I have a Spark program that runs locally on my Windows machine. I use numpy to do some calculations, but I get an exception:
ModuleNotFoundError: No module named 'numpy'
My code:
import numpy as np
from scipy.spatial.distance import cosine
from pyspark.sql.functions import udf,array
from pyspark.sql import SparkSession
spark = SparkSession\
.builder\
.appName("Playground")\
.config("spark.master", "local")\
.getOrCreate()
@udf("float")
def myfunction(x):
y=np.array([1,3,9])
x=np.array(x)
return cosine(x,y)
df = spark\
.createDataFrame([("doc_3",1,3,9), ("doc_1",9,6,0), ("doc_2",9,9,3) ])\
.withColumnRenamed("_1","doc")\
.withColumnRenamed("_2","word1")\
.withColumnRenamed("_3","word2")\
.withColumnRenamed("_4","word3")
df2=df.select("doc", array([c for c in df.columns if c not in {'doc'}]).alias("words"))
df2=df2.withColumn("cosine",myfunction("words"))
df2.show() # The exception is thrown here
However if I run a different file that only includes:
import numpy as np
x = np.array([1, 3, 9])
then it works fine.
Edit:
As pissall suggested in comment, I've installed both numpy and scipy on the venv.
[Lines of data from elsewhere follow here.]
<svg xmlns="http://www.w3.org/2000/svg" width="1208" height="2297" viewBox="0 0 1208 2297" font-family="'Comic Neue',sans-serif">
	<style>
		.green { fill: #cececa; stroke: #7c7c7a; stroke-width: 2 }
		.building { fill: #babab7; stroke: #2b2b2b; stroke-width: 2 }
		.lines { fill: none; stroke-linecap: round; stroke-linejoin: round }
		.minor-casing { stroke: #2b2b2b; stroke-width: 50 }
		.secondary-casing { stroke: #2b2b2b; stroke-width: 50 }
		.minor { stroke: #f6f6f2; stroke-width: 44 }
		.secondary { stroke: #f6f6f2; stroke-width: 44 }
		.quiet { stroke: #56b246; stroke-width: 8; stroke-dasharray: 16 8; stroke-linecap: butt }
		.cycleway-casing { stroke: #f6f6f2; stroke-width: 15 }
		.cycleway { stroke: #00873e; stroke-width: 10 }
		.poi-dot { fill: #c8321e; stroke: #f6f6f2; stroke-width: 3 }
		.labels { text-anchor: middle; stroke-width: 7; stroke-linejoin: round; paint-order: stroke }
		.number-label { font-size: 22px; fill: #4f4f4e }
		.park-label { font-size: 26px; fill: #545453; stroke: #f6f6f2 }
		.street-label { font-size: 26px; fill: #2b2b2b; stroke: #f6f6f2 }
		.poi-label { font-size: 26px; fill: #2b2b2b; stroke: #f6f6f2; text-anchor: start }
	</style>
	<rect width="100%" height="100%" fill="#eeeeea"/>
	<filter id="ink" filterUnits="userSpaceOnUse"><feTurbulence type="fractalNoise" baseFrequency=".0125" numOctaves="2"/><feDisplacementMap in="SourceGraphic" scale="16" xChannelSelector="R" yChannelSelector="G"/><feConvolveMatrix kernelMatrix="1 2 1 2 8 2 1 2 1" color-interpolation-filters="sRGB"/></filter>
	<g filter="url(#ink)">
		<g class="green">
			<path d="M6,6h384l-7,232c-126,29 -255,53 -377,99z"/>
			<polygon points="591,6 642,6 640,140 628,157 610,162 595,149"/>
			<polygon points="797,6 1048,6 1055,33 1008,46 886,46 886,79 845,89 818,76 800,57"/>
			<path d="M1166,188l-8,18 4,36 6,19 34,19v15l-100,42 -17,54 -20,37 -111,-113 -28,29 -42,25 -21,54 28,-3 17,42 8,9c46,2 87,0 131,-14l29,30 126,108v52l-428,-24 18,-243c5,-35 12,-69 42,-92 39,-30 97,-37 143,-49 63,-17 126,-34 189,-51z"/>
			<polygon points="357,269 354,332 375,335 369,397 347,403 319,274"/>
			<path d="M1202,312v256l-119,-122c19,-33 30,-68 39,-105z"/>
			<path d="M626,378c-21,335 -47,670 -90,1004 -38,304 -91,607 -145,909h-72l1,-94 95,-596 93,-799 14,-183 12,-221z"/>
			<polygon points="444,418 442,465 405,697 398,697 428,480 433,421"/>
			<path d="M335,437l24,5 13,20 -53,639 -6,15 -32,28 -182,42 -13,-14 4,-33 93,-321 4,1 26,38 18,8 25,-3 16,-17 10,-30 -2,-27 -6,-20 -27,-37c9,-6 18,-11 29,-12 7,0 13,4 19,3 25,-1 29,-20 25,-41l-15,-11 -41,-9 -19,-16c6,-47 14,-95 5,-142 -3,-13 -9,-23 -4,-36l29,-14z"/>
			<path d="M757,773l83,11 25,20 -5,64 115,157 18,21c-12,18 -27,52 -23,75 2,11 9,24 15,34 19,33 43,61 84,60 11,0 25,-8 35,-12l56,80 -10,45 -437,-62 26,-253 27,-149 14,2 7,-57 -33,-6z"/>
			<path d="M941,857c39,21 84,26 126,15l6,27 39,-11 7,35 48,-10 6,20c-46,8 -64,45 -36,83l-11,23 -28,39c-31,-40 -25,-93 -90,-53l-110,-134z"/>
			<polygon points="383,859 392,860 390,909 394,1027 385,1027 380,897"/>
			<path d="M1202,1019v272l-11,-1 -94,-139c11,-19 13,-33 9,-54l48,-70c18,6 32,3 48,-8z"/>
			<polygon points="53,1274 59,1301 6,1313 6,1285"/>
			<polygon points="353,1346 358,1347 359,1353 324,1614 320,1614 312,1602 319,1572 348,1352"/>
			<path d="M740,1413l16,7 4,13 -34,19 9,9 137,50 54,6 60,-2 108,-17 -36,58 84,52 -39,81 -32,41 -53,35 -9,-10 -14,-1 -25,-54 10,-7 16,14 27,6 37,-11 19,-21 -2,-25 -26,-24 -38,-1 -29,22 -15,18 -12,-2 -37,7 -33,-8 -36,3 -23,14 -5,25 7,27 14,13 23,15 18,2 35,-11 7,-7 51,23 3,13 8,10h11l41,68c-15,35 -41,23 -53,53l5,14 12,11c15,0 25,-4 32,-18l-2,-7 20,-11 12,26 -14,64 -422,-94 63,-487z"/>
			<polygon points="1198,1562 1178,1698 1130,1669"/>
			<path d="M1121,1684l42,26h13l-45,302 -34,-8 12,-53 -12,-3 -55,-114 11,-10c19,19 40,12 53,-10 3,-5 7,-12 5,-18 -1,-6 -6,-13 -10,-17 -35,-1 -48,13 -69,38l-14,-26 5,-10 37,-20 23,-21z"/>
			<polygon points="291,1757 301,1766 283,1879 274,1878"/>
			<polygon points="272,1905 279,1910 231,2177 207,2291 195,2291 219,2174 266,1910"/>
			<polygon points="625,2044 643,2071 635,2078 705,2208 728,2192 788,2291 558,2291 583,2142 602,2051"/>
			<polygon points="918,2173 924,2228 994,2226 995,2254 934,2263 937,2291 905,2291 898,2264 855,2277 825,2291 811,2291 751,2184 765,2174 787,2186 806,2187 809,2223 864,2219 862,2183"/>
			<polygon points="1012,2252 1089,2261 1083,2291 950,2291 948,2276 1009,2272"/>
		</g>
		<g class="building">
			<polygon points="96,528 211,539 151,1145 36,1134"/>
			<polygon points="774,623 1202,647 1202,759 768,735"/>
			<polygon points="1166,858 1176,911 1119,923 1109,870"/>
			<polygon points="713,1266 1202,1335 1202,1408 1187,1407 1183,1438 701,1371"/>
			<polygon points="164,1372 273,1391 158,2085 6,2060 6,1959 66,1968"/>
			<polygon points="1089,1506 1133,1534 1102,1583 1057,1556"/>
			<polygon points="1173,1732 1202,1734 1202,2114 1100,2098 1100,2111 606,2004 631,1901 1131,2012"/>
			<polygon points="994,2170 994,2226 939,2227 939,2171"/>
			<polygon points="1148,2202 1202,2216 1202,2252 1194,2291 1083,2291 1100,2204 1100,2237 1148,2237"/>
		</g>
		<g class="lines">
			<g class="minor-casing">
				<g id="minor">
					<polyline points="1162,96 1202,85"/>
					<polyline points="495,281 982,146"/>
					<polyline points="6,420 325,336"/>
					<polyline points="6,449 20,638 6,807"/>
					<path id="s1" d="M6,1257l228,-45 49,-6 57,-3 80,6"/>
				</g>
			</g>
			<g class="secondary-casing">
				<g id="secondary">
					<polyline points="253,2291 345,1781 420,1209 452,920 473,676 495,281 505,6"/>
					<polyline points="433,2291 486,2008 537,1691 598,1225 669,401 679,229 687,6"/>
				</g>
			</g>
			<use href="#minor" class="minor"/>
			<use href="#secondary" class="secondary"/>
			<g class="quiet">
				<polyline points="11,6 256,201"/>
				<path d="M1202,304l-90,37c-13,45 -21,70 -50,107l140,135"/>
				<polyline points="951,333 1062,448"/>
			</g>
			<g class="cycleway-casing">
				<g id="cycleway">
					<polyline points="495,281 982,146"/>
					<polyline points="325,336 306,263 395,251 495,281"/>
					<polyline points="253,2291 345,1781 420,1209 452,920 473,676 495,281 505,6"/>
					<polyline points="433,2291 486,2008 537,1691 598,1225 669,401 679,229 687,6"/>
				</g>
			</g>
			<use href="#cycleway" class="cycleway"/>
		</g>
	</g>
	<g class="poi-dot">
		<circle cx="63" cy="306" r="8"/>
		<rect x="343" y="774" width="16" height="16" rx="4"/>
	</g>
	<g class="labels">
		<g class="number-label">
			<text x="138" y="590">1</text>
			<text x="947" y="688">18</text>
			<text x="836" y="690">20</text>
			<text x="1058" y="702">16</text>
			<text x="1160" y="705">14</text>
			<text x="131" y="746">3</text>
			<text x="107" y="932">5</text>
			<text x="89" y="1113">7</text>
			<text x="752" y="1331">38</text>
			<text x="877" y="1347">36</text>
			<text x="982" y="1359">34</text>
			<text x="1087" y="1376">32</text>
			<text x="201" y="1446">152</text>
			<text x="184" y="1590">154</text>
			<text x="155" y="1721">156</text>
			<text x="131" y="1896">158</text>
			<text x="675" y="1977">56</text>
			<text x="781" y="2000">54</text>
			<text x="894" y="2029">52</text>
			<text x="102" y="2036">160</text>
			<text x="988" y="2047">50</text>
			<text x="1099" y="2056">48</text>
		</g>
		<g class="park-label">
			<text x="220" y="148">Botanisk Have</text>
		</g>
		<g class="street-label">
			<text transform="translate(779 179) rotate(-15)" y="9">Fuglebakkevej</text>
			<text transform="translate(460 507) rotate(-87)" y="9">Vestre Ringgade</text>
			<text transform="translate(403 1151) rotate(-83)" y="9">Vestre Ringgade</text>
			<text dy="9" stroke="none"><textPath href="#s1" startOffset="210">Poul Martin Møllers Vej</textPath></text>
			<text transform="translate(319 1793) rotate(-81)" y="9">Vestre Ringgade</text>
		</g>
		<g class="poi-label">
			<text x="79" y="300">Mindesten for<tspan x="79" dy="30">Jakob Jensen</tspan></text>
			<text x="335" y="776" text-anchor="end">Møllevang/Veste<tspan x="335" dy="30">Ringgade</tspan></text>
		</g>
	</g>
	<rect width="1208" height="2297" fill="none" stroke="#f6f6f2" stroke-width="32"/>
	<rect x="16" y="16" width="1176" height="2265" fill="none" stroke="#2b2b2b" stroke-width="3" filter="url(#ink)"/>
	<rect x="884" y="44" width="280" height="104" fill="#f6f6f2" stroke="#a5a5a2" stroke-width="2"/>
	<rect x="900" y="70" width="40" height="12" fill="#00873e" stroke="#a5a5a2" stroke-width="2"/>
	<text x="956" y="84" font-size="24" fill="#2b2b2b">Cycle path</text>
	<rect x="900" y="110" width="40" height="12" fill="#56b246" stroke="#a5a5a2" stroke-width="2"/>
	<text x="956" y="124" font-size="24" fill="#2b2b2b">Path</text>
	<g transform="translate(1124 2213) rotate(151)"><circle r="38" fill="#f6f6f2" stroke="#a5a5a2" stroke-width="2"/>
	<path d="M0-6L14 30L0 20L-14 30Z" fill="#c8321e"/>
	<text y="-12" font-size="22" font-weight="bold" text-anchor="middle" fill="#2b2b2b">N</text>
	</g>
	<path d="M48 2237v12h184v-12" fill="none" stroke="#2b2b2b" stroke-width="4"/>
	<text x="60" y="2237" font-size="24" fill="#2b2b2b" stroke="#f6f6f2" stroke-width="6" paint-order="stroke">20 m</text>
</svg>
Now if I try to run it with spark-submit then it falls on the first line, and if I run it using python.exe then I keep getting the same error message I had before.
I run it like that:
spark-submit --master local spark\ricky2.py --conf spark.pyspark.virtualenv.requirements=requir
ements.txt
requirements.txt:
numpy==1.16.3
pyspark==2.3.4
scipy==1.2.1
But it fails on the first line.
I get the same error for both venv and conda.